[DATA TO USE]
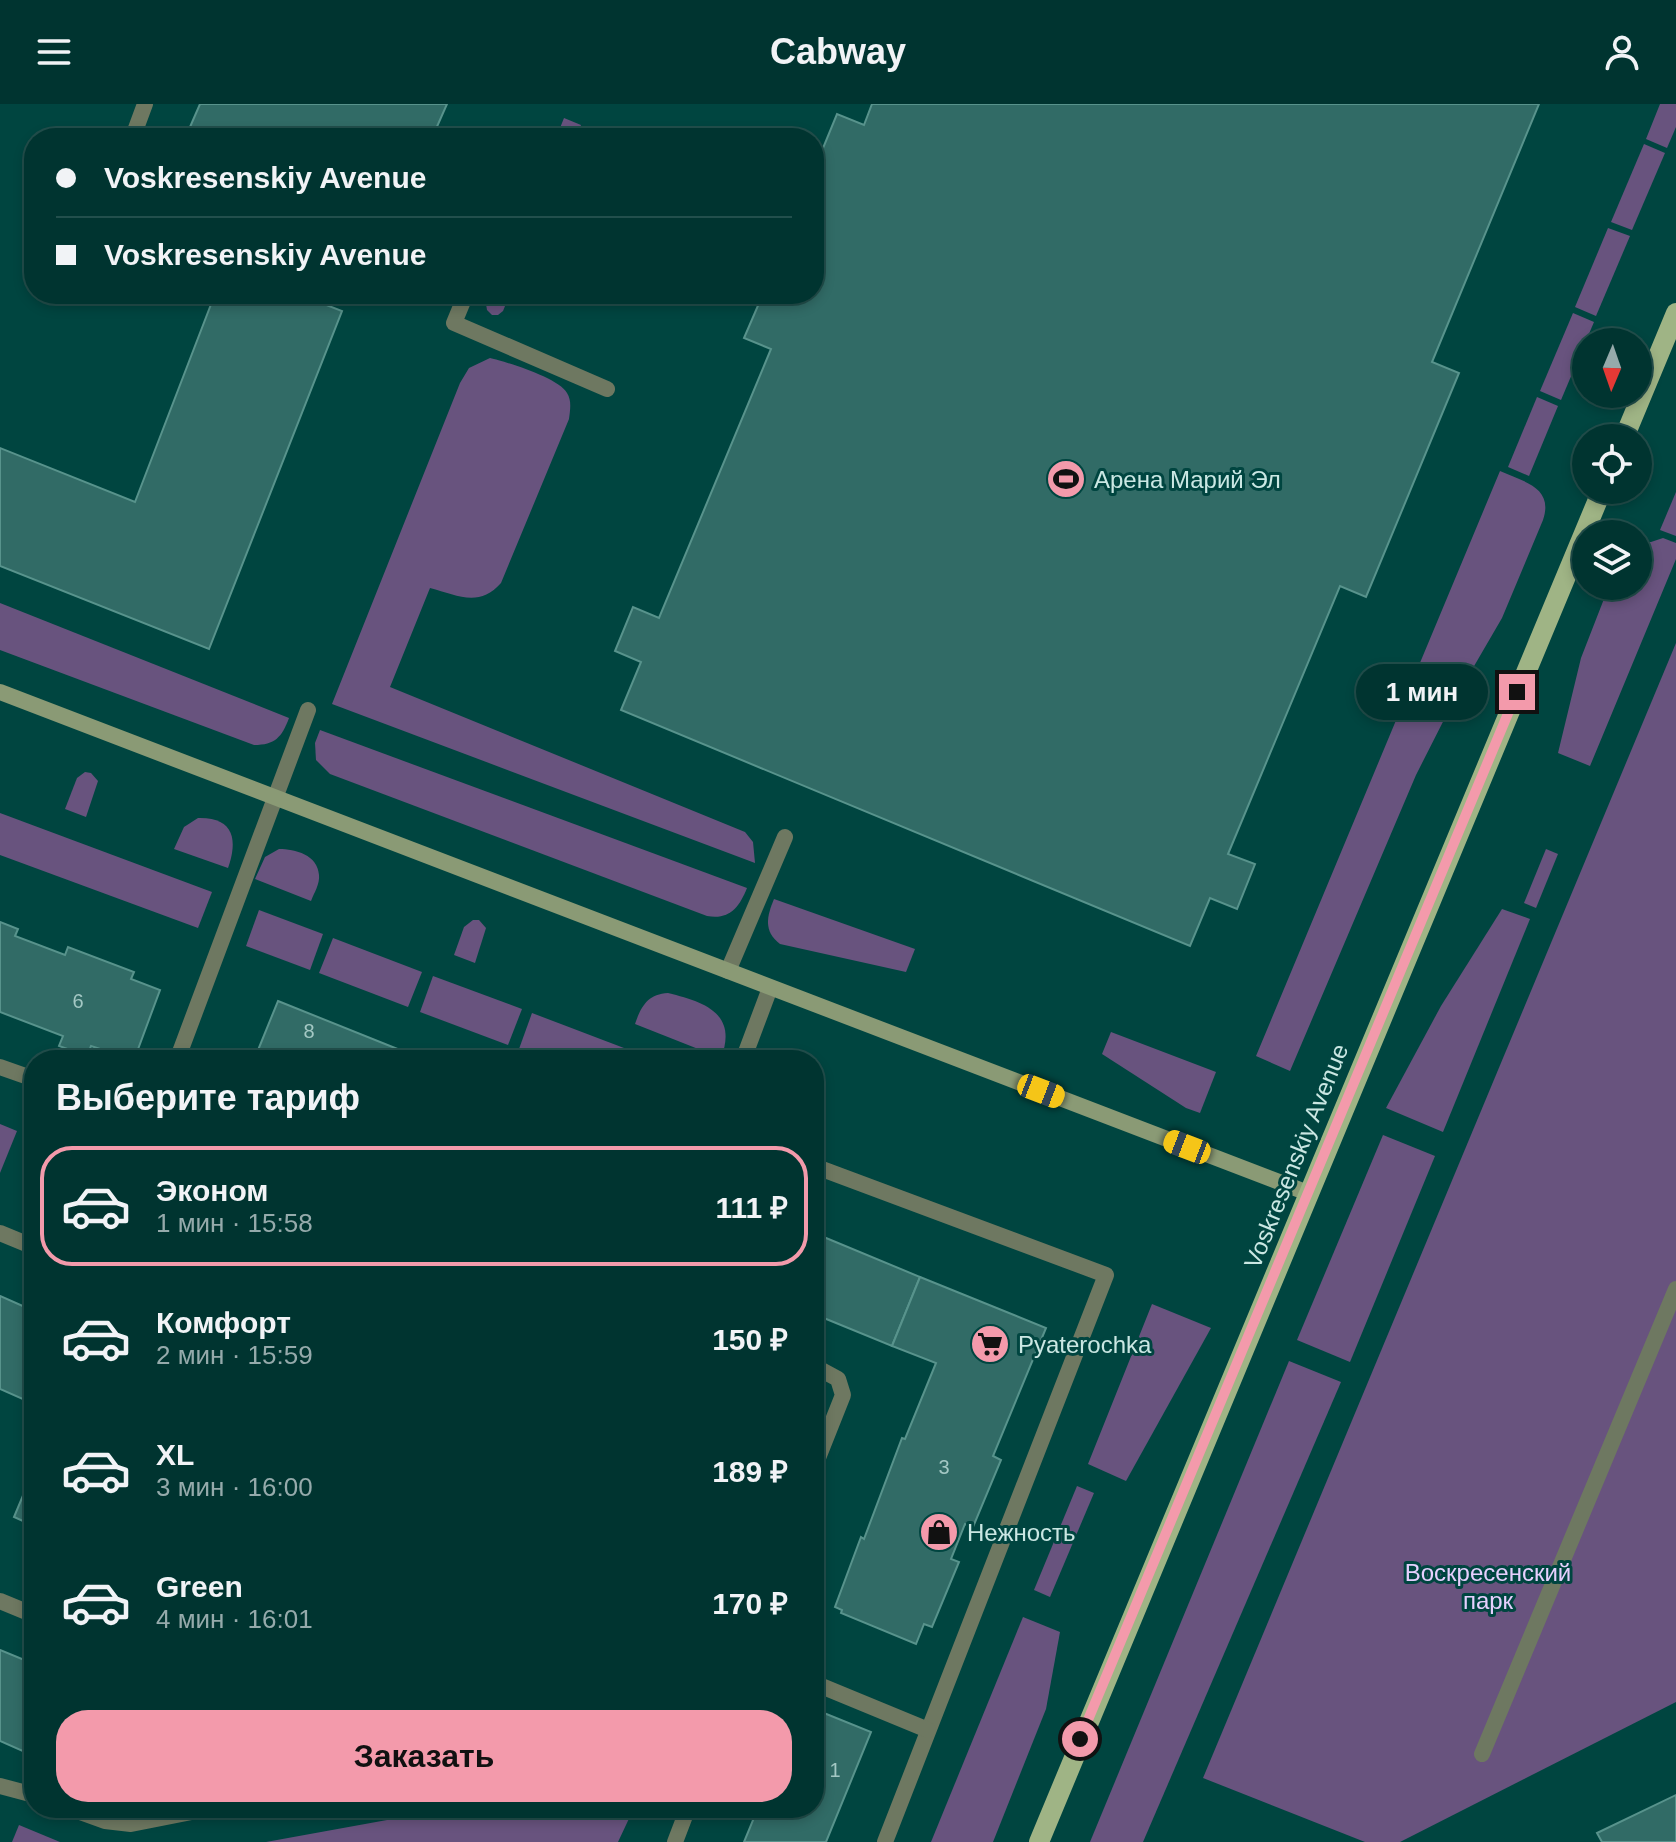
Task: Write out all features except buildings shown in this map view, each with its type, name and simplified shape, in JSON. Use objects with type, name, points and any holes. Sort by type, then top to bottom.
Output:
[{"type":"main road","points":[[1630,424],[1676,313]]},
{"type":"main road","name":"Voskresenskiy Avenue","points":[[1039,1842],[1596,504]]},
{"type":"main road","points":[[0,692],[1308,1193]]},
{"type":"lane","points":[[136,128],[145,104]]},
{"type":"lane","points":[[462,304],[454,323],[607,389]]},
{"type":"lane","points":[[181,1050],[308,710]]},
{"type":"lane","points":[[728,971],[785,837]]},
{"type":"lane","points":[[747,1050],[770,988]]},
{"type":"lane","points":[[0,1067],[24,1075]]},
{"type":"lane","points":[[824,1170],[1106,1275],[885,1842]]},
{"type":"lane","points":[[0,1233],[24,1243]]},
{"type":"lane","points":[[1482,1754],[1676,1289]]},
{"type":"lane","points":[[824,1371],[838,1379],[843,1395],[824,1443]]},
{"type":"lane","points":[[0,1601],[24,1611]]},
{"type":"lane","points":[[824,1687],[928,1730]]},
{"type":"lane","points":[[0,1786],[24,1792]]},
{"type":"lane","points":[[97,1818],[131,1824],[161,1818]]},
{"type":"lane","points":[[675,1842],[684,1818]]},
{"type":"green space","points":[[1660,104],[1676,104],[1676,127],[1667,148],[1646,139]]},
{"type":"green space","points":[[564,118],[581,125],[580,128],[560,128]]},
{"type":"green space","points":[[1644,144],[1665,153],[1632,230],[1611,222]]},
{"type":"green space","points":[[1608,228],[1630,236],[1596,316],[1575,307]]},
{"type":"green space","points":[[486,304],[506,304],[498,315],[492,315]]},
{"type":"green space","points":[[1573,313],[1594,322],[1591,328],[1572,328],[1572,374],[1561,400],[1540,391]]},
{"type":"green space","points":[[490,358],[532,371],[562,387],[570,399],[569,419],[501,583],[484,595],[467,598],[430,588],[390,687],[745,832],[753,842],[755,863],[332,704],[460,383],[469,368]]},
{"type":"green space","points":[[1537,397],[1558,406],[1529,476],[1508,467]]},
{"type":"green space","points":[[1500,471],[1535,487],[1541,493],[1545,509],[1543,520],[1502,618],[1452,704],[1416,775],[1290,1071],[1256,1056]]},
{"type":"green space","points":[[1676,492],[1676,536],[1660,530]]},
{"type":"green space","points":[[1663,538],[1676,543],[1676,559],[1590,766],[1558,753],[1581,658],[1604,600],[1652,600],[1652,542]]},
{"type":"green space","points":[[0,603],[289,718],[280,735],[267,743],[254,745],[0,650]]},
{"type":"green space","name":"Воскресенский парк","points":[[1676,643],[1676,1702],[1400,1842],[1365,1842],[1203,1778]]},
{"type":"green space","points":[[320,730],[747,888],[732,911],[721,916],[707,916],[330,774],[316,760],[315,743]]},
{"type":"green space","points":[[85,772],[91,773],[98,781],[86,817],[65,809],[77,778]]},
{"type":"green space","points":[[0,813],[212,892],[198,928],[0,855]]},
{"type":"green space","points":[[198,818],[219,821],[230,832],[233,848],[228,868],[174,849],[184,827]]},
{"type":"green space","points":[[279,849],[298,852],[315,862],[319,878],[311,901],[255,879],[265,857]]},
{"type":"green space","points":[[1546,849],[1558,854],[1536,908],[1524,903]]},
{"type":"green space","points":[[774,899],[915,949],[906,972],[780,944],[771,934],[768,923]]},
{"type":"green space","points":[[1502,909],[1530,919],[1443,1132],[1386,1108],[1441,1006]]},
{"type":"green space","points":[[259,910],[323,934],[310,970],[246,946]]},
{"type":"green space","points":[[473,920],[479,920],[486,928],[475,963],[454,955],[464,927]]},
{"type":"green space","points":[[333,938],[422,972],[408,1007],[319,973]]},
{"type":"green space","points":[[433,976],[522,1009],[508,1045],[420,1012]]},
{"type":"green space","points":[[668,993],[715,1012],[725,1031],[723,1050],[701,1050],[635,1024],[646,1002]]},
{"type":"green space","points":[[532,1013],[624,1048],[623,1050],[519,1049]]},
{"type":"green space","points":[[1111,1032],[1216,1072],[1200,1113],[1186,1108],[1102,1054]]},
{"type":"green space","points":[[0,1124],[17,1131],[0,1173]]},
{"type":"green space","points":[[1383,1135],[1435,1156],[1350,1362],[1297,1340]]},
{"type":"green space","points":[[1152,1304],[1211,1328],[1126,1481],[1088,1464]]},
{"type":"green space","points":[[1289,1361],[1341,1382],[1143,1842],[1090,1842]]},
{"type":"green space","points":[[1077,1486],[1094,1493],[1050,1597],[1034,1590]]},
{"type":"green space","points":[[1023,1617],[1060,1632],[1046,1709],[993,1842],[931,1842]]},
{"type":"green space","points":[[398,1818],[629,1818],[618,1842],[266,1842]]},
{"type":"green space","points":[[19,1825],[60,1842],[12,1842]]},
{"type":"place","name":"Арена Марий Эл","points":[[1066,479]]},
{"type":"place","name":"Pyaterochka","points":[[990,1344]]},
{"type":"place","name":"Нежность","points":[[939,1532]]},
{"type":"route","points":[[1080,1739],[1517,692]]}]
[/DATA TO USE]
WHAT THIS TASK INVOLVES:
Nothing but the records above, exact and without pictures, should appear in the answer.

EXERCISE OUTPUT:
Task: Write out all features except buildings shown in this map view, each with its type, name and simplified shape, in JSON. Use objects with type, name, points and any holes. Sort by type, then top to bottom.
Output:
[{"type":"main road","points":[[1630,424],[1676,313]]},
{"type":"main road","name":"Voskresenskiy Avenue","points":[[1039,1842],[1596,504]]},
{"type":"main road","points":[[0,692],[1308,1193]]},
{"type":"lane","points":[[136,128],[145,104]]},
{"type":"lane","points":[[462,304],[454,323],[607,389]]},
{"type":"lane","points":[[181,1050],[308,710]]},
{"type":"lane","points":[[728,971],[785,837]]},
{"type":"lane","points":[[747,1050],[770,988]]},
{"type":"lane","points":[[0,1067],[24,1075]]},
{"type":"lane","points":[[824,1170],[1106,1275],[885,1842]]},
{"type":"lane","points":[[0,1233],[24,1243]]},
{"type":"lane","points":[[1482,1754],[1676,1289]]},
{"type":"lane","points":[[824,1371],[838,1379],[843,1395],[824,1443]]},
{"type":"lane","points":[[0,1601],[24,1611]]},
{"type":"lane","points":[[824,1687],[928,1730]]},
{"type":"lane","points":[[0,1786],[24,1792]]},
{"type":"lane","points":[[97,1818],[131,1824],[161,1818]]},
{"type":"lane","points":[[675,1842],[684,1818]]},
{"type":"green space","points":[[1660,104],[1676,104],[1676,127],[1667,148],[1646,139]]},
{"type":"green space","points":[[564,118],[581,125],[580,128],[560,128]]},
{"type":"green space","points":[[1644,144],[1665,153],[1632,230],[1611,222]]},
{"type":"green space","points":[[1608,228],[1630,236],[1596,316],[1575,307]]},
{"type":"green space","points":[[486,304],[506,304],[498,315],[492,315]]},
{"type":"green space","points":[[1573,313],[1594,322],[1591,328],[1572,328],[1572,374],[1561,400],[1540,391]]},
{"type":"green space","points":[[490,358],[532,371],[562,387],[570,399],[569,419],[501,583],[484,595],[467,598],[430,588],[390,687],[745,832],[753,842],[755,863],[332,704],[460,383],[469,368]]},
{"type":"green space","points":[[1537,397],[1558,406],[1529,476],[1508,467]]},
{"type":"green space","points":[[1500,471],[1535,487],[1541,493],[1545,509],[1543,520],[1502,618],[1452,704],[1416,775],[1290,1071],[1256,1056]]},
{"type":"green space","points":[[1676,492],[1676,536],[1660,530]]},
{"type":"green space","points":[[1663,538],[1676,543],[1676,559],[1590,766],[1558,753],[1581,658],[1604,600],[1652,600],[1652,542]]},
{"type":"green space","points":[[0,603],[289,718],[280,735],[267,743],[254,745],[0,650]]},
{"type":"green space","name":"Воскресенский парк","points":[[1676,643],[1676,1702],[1400,1842],[1365,1842],[1203,1778]]},
{"type":"green space","points":[[320,730],[747,888],[732,911],[721,916],[707,916],[330,774],[316,760],[315,743]]},
{"type":"green space","points":[[85,772],[91,773],[98,781],[86,817],[65,809],[77,778]]},
{"type":"green space","points":[[0,813],[212,892],[198,928],[0,855]]},
{"type":"green space","points":[[198,818],[219,821],[230,832],[233,848],[228,868],[174,849],[184,827]]},
{"type":"green space","points":[[279,849],[298,852],[315,862],[319,878],[311,901],[255,879],[265,857]]},
{"type":"green space","points":[[1546,849],[1558,854],[1536,908],[1524,903]]},
{"type":"green space","points":[[774,899],[915,949],[906,972],[780,944],[771,934],[768,923]]},
{"type":"green space","points":[[1502,909],[1530,919],[1443,1132],[1386,1108],[1441,1006]]},
{"type":"green space","points":[[259,910],[323,934],[310,970],[246,946]]},
{"type":"green space","points":[[473,920],[479,920],[486,928],[475,963],[454,955],[464,927]]},
{"type":"green space","points":[[333,938],[422,972],[408,1007],[319,973]]},
{"type":"green space","points":[[433,976],[522,1009],[508,1045],[420,1012]]},
{"type":"green space","points":[[668,993],[715,1012],[725,1031],[723,1050],[701,1050],[635,1024],[646,1002]]},
{"type":"green space","points":[[532,1013],[624,1048],[623,1050],[519,1049]]},
{"type":"green space","points":[[1111,1032],[1216,1072],[1200,1113],[1186,1108],[1102,1054]]},
{"type":"green space","points":[[0,1124],[17,1131],[0,1173]]},
{"type":"green space","points":[[1383,1135],[1435,1156],[1350,1362],[1297,1340]]},
{"type":"green space","points":[[1152,1304],[1211,1328],[1126,1481],[1088,1464]]},
{"type":"green space","points":[[1289,1361],[1341,1382],[1143,1842],[1090,1842]]},
{"type":"green space","points":[[1077,1486],[1094,1493],[1050,1597],[1034,1590]]},
{"type":"green space","points":[[1023,1617],[1060,1632],[1046,1709],[993,1842],[931,1842]]},
{"type":"green space","points":[[398,1818],[629,1818],[618,1842],[266,1842]]},
{"type":"green space","points":[[19,1825],[60,1842],[12,1842]]},
{"type":"place","name":"Арена Марий Эл","points":[[1066,479]]},
{"type":"place","name":"Pyaterochka","points":[[990,1344]]},
{"type":"place","name":"Нежность","points":[[939,1532]]},
{"type":"route","points":[[1080,1739],[1517,692]]}]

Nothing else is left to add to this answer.